Phoenix can learn a few things

The city of Phoenix may do well to learn lessons through observation. The MT’s recent article overlaying the issues surrounding the unnamed creek arising from a spring(s) proximal to Blue Heron Park brings forth observations as to how the city of Medford has (managed) similar environmental issues surrounding their parks.

Medford’s mantra seems to be “pipe it” and “cover it up” as evidenced by The new Bear Creek Park playground where a large slab of concrete was laid over the entire area of the previous structure which, during times of heavy rain, saw water from Baby Bear Creek — yes it has a name — overflow across the play area, saturating the rubber mats and pooling under the structures.

The soggy, grassy areas of Cedar Links Park is another example. Maybe the third time will be the charm for the Wes Howard property.

If observational learning doesn’t work, try anatomy: what do you have when liquids and materials enter a closed system of pipes? Answer: A digestive tract. And we all know what comes out of the end.

Bob Shand


End U.S. support for war

Friday’s Mail Tribune report on Sen. Jeff Merkley’s town hall omitted his response to my husband and me questioning U.S. support for the Saudi-led war in Yemen. The senator addressed his advocacy to pressure Saudi Arabia to end its blockade restricting fuel into Yemen. The United Nations reported that 400,000 children under 5 are severely malnourished. Fuel is essential to transport food in this mountainous country, and more children will starve if the fuel shortage continues.

President Biden promised last year to end U.S. military support for the Saudi coalition, yet we still provide Saudi warplanes with aircraft maintenance, spare parts and intelligence.

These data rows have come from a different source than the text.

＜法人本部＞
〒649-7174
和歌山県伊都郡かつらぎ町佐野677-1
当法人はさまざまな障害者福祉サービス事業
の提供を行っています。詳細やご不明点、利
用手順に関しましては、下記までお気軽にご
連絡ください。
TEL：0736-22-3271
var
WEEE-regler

California Rep. Ro Khanna’s legislation ending such support has passed the House three times, but the Senate has squashed it. Merkley thoughtfully reflected on our oil-based foreign policy, which continues to enable Saudi Arabia despite the regime’s atrocities in Yemen and its killing of U.S. reporter Jamal Khashoggi and the climate catastrophe brought on by fossil fuel dependence.

Dial 202-224-3121 to thank and urge Sens. Merkley and Ron Wyden to continue the pressure toward ending U.S. complicity in the Saudi bombardment of Yemen, and to ask Congressman Benz to join them.